Toxiques feux de bois

Leucémie, diabète, obésité, maladies cardio-vasculaires, Parkinson, démence… «Les effets à long terme des polluants atmosphériques sont nombreux, même à des niveaux de pollution peu importants, à cause de l’inflammation chronique qui s’installe», détaille Isabella Annesi-Maesano, épidémiologiste à l’Inserm[1]. Le changement climatique, en déplaçant des végétaux et en allongeant les durées d’émission de leurs pollens, accroît les épisodes allergiques et augmente les populations sensibles. Vit-on mieux à la ville qu’à la campagne? «Les doses sont peut-être plus faibles à la campagne, concède Armelle Baeza-Squiban. Mais les molécules différent d’un endroit à l’autre, avec des toxicités équivalentes.» Le chauffage à bois et ses émissions de particules fines est habillé pour l’hiver par tous les participants.

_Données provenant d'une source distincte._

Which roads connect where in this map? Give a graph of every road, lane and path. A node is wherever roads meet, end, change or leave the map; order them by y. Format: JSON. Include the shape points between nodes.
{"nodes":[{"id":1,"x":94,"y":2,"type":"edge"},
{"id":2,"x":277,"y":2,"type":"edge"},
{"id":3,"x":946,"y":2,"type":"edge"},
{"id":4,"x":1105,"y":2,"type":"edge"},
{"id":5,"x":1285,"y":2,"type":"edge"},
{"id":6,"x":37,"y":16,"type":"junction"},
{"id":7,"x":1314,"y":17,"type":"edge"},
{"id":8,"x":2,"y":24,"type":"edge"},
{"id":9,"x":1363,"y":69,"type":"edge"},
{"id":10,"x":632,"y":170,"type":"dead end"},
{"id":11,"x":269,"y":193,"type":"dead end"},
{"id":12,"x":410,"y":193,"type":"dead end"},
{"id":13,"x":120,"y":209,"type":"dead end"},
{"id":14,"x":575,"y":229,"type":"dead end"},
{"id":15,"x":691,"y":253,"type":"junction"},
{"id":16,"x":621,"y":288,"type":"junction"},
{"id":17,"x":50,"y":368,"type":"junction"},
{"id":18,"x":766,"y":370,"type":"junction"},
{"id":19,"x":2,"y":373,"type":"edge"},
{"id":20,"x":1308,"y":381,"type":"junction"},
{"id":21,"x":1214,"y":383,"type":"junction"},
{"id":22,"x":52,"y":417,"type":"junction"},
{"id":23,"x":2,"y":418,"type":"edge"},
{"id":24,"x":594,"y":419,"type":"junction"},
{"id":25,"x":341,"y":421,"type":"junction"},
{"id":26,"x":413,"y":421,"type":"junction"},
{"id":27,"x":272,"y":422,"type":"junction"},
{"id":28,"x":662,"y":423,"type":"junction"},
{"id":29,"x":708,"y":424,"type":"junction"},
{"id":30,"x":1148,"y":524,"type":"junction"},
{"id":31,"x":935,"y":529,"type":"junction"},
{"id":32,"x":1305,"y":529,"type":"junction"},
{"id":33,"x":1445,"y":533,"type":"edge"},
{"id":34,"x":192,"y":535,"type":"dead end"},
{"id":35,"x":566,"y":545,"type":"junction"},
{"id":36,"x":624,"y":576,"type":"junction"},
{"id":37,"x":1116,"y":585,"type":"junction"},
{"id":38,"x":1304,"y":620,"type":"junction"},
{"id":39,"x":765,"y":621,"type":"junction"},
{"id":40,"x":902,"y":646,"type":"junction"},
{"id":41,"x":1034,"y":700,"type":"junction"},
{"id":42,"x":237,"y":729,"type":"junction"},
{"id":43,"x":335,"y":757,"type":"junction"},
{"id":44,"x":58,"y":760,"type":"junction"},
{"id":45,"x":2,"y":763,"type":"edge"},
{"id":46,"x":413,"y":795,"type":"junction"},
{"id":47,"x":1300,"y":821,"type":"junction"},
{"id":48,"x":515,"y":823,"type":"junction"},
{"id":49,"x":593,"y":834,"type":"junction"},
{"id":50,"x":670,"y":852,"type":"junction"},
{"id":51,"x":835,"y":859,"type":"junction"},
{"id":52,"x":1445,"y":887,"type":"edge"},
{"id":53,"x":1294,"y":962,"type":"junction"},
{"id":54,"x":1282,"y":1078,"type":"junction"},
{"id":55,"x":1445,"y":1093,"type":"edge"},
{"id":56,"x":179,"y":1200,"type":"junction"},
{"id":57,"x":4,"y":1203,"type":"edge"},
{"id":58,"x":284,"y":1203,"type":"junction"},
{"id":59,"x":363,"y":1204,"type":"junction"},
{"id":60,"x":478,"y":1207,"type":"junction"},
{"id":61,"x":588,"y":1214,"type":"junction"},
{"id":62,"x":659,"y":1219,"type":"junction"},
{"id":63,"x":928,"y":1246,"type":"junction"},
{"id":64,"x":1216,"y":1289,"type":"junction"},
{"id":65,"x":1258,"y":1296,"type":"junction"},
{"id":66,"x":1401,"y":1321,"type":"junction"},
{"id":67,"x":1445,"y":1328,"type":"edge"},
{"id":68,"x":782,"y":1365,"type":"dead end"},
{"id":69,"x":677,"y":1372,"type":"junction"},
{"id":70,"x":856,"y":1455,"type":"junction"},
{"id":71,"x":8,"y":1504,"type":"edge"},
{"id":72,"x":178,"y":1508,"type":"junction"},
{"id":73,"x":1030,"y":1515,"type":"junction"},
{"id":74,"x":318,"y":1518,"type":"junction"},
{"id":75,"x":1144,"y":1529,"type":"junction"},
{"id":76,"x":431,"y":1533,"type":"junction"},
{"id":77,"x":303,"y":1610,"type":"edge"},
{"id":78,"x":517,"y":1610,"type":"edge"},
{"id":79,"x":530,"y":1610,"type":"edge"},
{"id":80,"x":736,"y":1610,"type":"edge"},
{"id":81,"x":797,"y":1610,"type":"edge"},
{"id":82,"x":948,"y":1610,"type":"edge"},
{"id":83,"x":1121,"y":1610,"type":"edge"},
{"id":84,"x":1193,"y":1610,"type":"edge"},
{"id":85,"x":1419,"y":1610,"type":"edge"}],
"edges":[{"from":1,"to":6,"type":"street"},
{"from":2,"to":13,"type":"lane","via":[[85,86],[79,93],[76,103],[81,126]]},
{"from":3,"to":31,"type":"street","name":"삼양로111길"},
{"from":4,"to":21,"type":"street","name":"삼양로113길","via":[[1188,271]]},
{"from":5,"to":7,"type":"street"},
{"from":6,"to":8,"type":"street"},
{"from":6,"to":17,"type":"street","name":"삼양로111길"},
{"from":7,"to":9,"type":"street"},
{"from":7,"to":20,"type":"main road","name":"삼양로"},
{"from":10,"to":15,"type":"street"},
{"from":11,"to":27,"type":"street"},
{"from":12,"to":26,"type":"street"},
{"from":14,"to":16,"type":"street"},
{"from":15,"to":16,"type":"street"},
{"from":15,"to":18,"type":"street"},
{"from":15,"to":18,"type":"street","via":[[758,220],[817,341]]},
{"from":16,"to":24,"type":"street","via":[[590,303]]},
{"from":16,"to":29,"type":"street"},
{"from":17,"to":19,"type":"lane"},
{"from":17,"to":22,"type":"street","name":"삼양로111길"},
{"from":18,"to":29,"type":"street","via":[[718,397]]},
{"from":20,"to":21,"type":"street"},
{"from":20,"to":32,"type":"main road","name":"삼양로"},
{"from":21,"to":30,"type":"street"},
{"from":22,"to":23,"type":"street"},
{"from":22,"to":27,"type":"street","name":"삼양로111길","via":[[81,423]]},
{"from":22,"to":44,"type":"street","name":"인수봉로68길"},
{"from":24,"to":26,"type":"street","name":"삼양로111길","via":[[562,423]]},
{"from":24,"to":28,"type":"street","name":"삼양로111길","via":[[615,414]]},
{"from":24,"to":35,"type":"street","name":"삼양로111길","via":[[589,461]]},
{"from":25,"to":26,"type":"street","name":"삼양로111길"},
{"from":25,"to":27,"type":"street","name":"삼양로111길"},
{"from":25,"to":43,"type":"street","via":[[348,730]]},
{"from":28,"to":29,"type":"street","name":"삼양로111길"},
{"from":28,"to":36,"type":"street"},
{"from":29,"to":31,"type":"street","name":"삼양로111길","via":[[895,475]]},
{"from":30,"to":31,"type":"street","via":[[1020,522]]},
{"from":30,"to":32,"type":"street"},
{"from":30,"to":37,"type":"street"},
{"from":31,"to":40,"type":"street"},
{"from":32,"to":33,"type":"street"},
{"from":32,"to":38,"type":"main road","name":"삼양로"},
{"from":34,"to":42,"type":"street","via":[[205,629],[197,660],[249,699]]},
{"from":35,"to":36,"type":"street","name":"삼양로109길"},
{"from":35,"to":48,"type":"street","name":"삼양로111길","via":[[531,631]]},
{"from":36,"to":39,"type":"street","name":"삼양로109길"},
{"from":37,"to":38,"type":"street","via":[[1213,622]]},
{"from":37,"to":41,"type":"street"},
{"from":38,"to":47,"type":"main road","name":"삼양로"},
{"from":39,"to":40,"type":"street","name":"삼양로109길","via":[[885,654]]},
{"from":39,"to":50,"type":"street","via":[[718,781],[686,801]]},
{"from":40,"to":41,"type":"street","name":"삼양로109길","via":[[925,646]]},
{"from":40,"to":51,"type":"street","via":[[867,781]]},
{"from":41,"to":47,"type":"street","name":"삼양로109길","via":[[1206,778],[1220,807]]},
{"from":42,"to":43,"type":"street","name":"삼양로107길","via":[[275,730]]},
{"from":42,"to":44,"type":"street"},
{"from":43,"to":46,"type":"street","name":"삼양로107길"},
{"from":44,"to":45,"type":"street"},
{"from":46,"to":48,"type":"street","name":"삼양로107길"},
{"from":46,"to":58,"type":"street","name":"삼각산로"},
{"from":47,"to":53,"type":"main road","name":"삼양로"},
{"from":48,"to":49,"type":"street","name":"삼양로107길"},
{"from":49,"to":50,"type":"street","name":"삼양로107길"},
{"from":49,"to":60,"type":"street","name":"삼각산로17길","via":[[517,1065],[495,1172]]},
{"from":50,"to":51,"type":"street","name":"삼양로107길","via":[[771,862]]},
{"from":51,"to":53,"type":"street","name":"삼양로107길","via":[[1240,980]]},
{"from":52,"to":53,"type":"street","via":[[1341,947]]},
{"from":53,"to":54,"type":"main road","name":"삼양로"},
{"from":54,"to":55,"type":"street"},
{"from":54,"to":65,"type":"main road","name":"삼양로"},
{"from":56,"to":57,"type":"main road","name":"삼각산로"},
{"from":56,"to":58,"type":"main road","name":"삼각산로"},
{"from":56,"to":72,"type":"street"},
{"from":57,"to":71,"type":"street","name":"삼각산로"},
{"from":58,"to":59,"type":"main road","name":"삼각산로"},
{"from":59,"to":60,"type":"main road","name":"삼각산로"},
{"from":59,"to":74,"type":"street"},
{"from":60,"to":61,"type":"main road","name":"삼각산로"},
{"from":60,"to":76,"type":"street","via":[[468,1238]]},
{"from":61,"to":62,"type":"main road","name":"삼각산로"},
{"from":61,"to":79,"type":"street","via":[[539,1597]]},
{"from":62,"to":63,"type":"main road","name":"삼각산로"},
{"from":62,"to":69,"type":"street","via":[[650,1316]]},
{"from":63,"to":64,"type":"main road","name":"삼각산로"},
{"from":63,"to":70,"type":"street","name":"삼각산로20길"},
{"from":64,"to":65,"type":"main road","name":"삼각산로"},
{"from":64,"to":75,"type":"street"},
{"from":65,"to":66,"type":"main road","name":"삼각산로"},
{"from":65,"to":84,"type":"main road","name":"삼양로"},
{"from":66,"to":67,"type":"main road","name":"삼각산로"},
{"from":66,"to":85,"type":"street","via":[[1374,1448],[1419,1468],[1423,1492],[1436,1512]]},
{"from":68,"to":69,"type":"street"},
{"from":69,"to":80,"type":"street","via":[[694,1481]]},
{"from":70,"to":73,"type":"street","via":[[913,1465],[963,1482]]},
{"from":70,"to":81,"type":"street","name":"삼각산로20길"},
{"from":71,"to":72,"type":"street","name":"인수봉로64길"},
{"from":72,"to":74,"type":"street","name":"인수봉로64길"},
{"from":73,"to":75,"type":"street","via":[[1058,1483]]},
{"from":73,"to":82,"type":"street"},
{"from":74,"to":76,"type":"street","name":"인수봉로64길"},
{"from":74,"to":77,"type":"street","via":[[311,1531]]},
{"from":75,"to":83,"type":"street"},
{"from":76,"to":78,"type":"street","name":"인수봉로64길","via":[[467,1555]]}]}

6 à 9 millions de morts en 2050?

Avant eux, Patrice Geoffron, professeur d’économie à Paris-Dauphine, est venu rappeler que le coût de la dégradation de la qualité de l’air avait été évalué à 100 milliards d’euros par an par le Sénat. «Soit exactement la somme à laquelle certains candidats déclarés à la présidentielle se sont engagés pour diminuer les dépenses publiques, souligne-t-il, railleur. L’amélioration de la santé, de la productivité dans les entreprises et pour l’agriculture sont des thèmes qui mériteraient d’être inscrits dans les programmes politiques.» Elisa Lanzi, économiste, a enfoncé le clou pour le compte de l’OCDE[2], rappelant qu’en cas d’immobilisme sur le sujet, entre 6 et 9 millions de personnes mourront chaque année des conséquences de la pollution atmosphérique dans le monde en 2050. Avec des coûts associés à la mortalité et aux souffrances oscillant entre 18 et 25 milliards de dollars et des baisses de 1 à 3% du PIB mondial.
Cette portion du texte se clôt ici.